(Entries provided Opens)
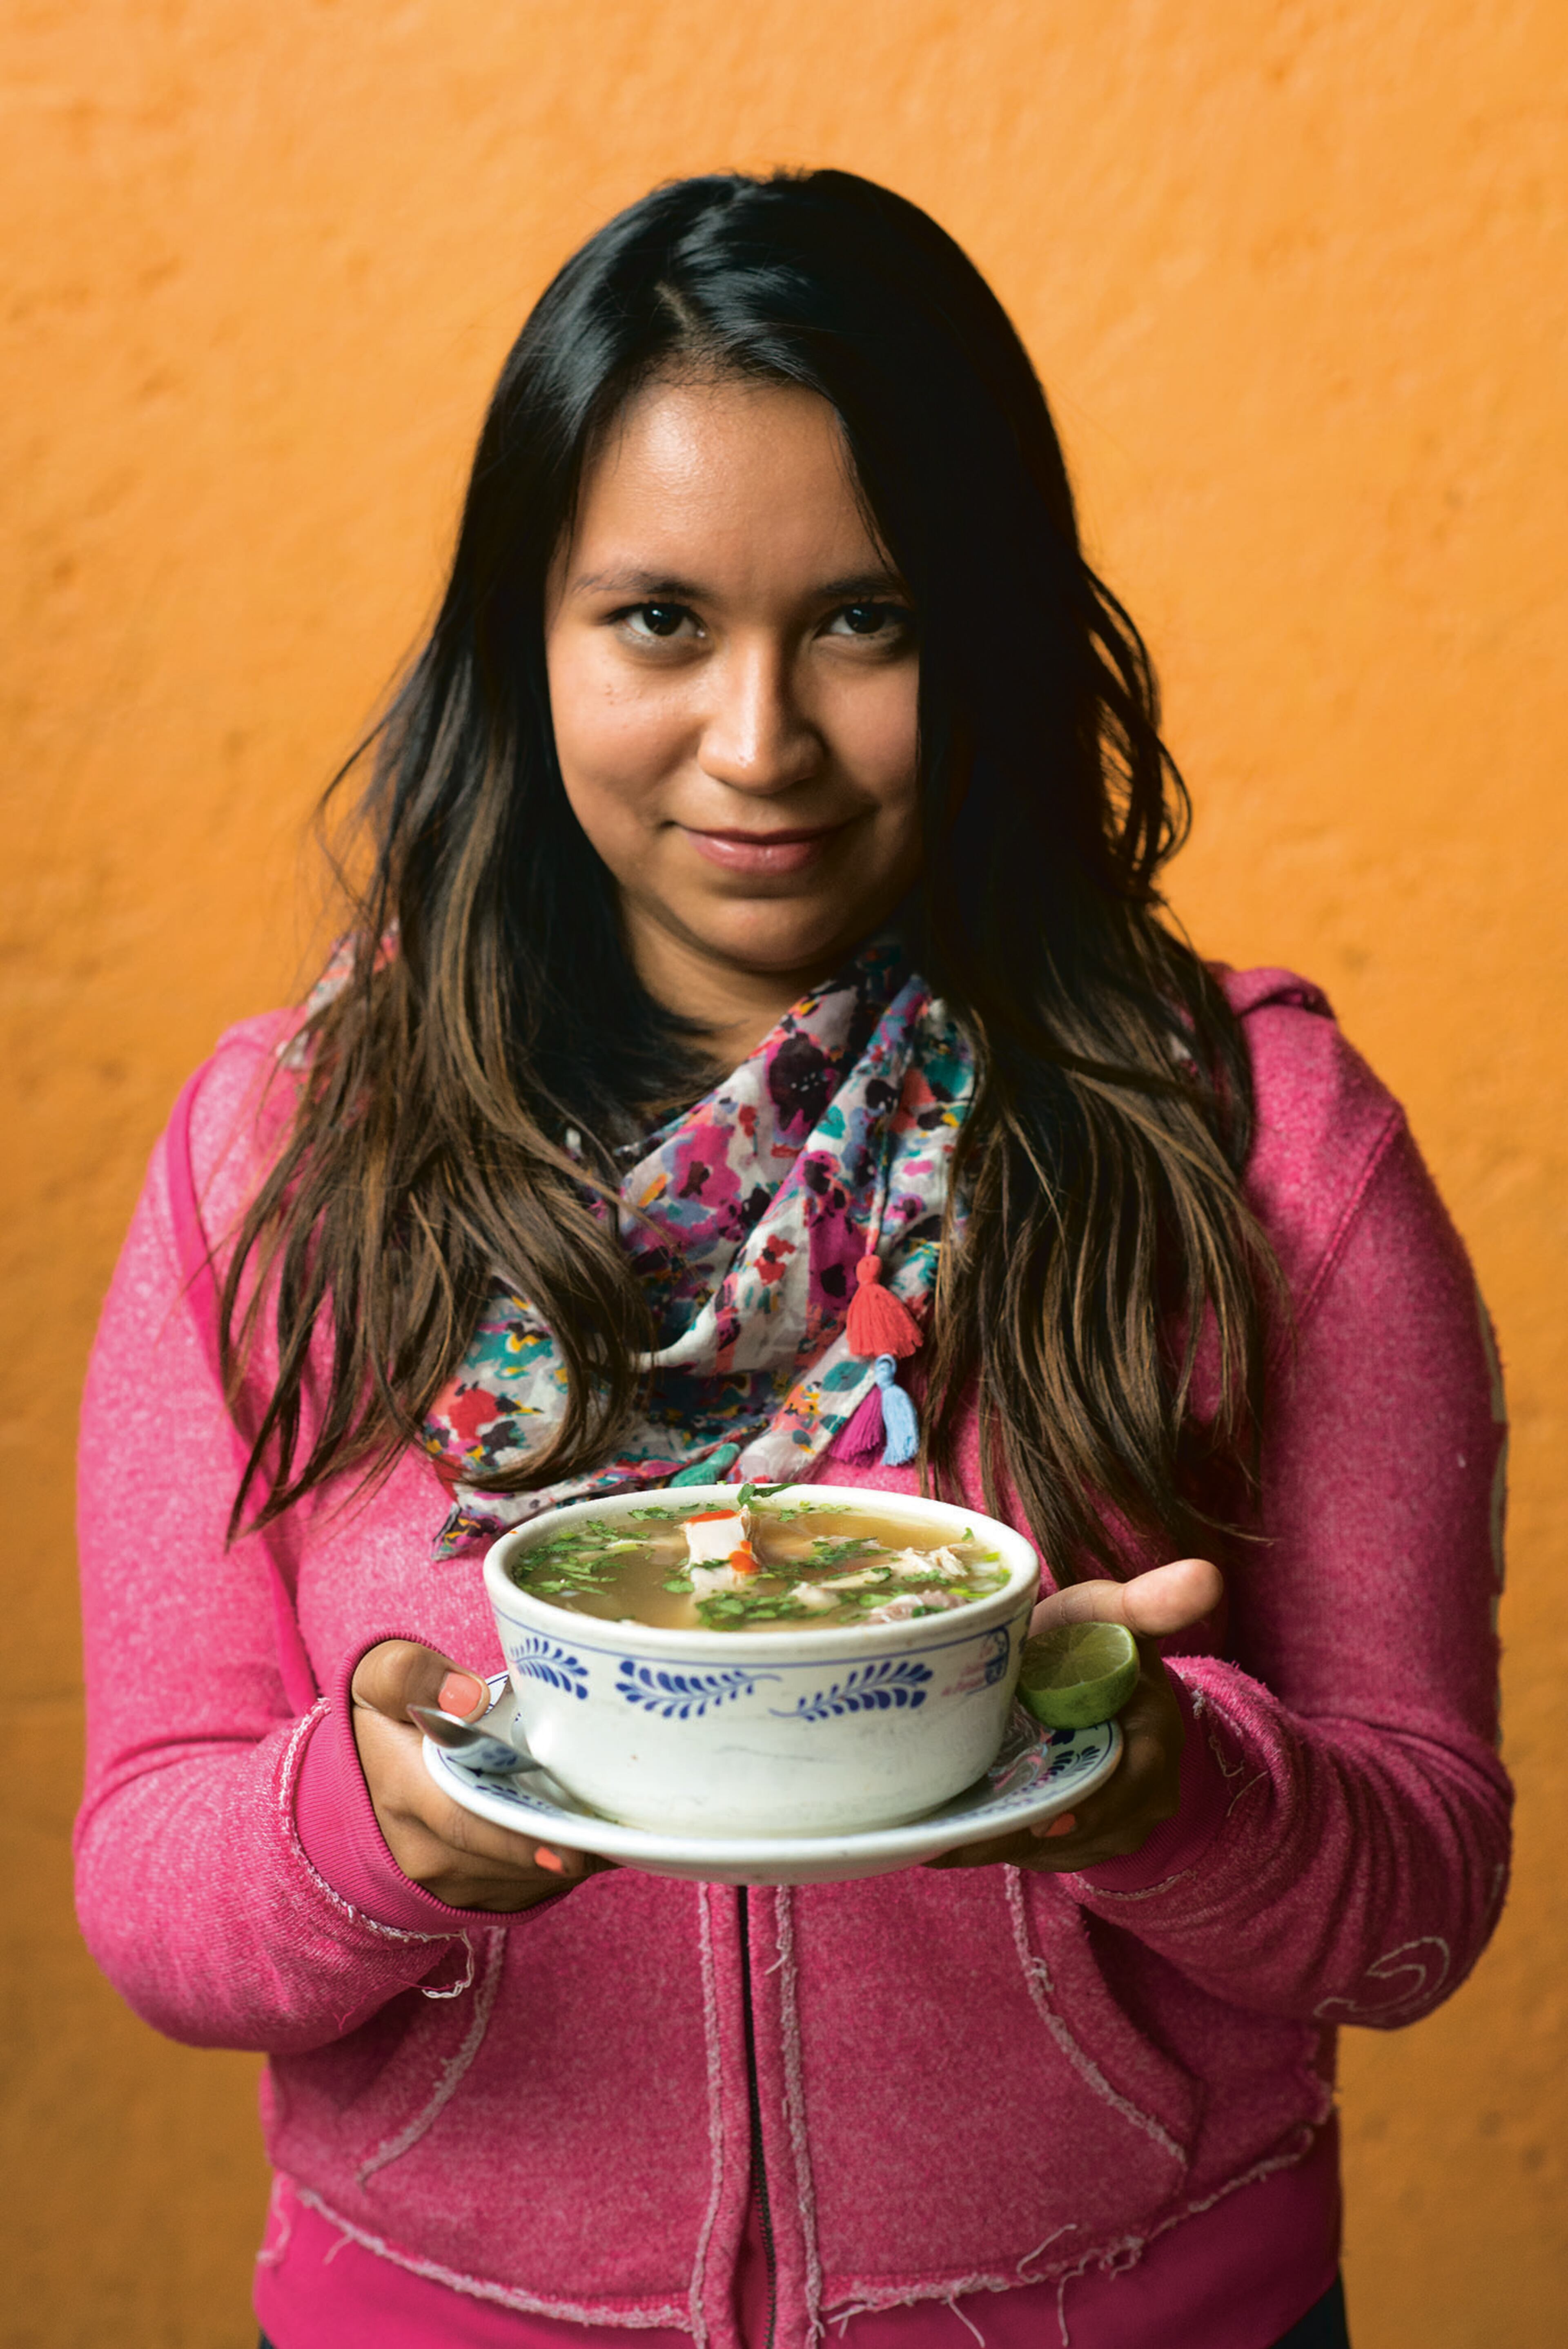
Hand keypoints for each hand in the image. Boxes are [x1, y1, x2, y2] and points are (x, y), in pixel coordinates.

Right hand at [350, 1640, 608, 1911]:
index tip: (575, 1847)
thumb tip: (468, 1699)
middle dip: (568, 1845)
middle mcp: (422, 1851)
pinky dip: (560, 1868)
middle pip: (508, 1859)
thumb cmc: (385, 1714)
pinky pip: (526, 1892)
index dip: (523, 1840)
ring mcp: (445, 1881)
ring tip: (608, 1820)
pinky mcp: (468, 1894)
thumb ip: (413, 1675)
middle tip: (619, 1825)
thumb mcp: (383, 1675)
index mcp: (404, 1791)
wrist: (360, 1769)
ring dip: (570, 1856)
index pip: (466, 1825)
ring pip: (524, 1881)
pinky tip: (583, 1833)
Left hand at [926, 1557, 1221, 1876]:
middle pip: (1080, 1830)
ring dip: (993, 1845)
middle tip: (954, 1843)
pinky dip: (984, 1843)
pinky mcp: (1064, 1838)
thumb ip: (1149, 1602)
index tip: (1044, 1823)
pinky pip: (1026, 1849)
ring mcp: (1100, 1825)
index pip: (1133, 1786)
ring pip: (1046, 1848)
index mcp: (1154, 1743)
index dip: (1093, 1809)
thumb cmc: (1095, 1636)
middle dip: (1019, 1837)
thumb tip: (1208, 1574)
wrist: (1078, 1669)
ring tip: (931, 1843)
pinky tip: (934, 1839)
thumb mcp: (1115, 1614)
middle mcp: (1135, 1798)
(Entries provided Closes)
(Entries provided Opens)
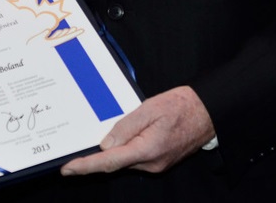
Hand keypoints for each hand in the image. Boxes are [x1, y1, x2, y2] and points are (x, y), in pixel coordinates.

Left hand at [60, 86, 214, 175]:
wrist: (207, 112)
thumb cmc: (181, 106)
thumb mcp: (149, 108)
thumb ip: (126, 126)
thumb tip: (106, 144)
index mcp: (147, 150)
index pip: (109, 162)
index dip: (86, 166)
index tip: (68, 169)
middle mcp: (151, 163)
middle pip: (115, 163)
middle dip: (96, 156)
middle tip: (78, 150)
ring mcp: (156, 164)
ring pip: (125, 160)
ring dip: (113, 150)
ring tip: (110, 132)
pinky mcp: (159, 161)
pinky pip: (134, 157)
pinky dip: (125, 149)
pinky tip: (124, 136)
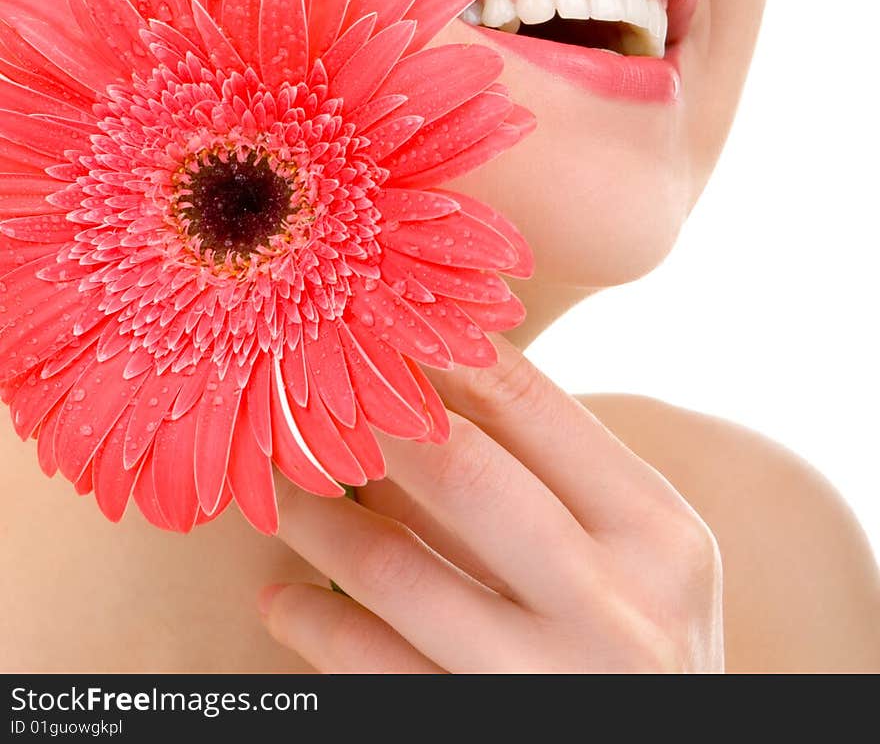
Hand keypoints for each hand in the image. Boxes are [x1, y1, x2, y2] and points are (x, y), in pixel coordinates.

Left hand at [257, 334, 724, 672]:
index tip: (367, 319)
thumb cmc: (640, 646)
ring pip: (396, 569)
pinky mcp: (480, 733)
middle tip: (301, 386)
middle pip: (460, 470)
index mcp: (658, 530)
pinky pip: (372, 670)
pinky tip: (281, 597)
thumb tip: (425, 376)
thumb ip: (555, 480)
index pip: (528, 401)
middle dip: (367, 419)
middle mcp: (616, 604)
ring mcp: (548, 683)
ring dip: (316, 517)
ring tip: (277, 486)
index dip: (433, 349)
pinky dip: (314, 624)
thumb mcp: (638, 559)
(Entries provided Closes)
• **Task objective**
Among the entries above, the lines between the ones containing "index pip: (466, 1825)" and "middle mcp: (1135, 1798)", inclusive, are to be transcribed exactly. No other line is to be given.

• **Task result**
index pip: (466, 1825)
ring pip: (524, 1881)
pinky tip: (583, 1833)
Left hand at [926, 1557, 1221, 1876]:
middle pip: (1080, 1830)
ring dip: (993, 1845)
middle tip: (954, 1843)
pinky dip: (984, 1843)
pinky mcp: (1064, 1838)
thumb ip: (1149, 1602)
index tip: (1044, 1823)
pinky pip: (1026, 1849)
ring mcp: (1100, 1825)
index pip: (1133, 1786)
ring pip: (1046, 1848)
index mcp: (1154, 1743)
index dip: (1093, 1809)
thumb cmc: (1095, 1636)
middle dip: (1019, 1837)
thumb tip: (1208, 1574)
wrist: (1078, 1669)
ring tip: (931, 1843)
pinky tip: (934, 1839)
thumb mcp: (1115, 1614)
middle mcp: (1135, 1798)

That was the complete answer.